**Work to be completed**: Exact copies of all entries are needed. Pictures are to be left out.

== Segment start ==

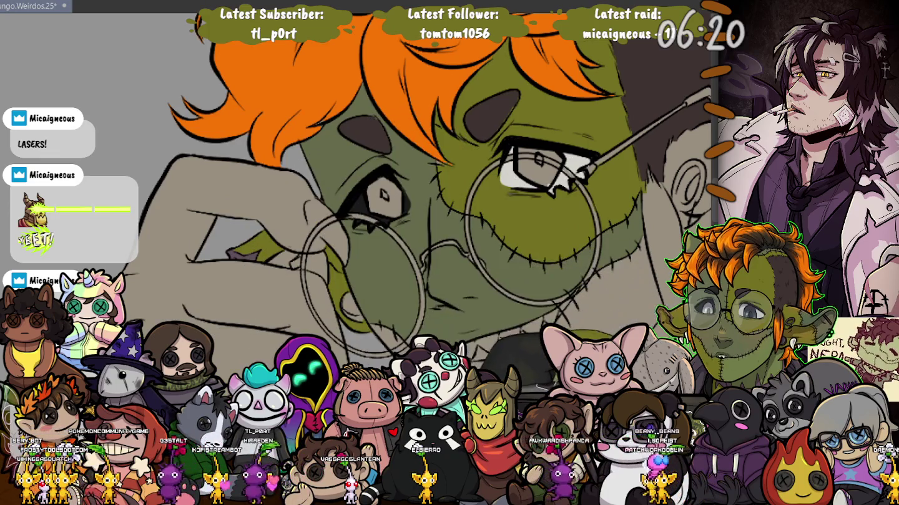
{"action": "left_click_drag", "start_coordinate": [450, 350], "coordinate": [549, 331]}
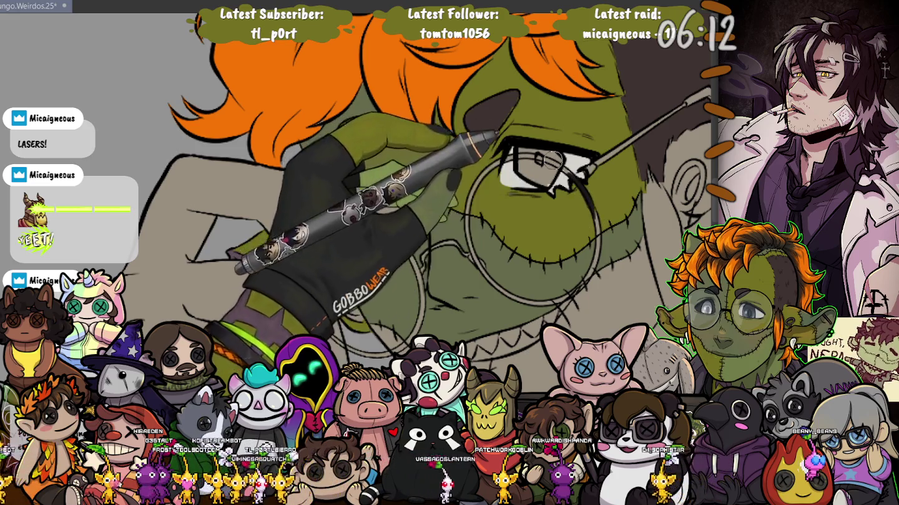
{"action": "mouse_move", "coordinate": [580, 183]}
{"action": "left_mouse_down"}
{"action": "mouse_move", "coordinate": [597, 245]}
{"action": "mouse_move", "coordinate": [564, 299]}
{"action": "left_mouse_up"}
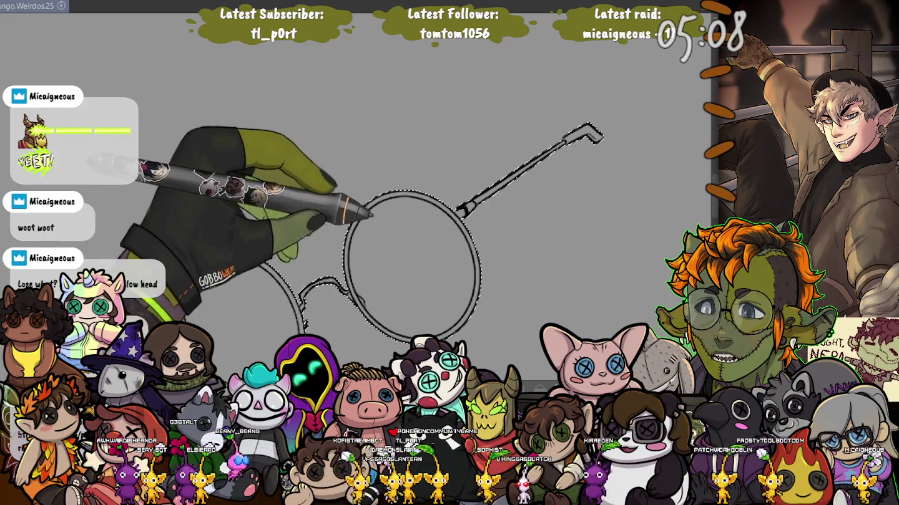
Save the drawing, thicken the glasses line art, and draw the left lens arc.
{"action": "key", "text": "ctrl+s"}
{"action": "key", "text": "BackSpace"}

== Segment end ==

**Finished task**:
{"action": "left_click_drag", "start_coordinate": [450, 350], "coordinate": [549, 331]}
{"action": "mouse_move", "coordinate": [580, 183]}
{"action": "left_mouse_down"}
{"action": "mouse_move", "coordinate": [597, 245]}
{"action": "mouse_move", "coordinate": [564, 299]}
{"action": "left_mouse_up"}
Save the drawing, thicken the glasses line art, and draw the left lens arc.
{"action": "key", "text": "ctrl+s"}
{"action": "key", "text": "BackSpace"}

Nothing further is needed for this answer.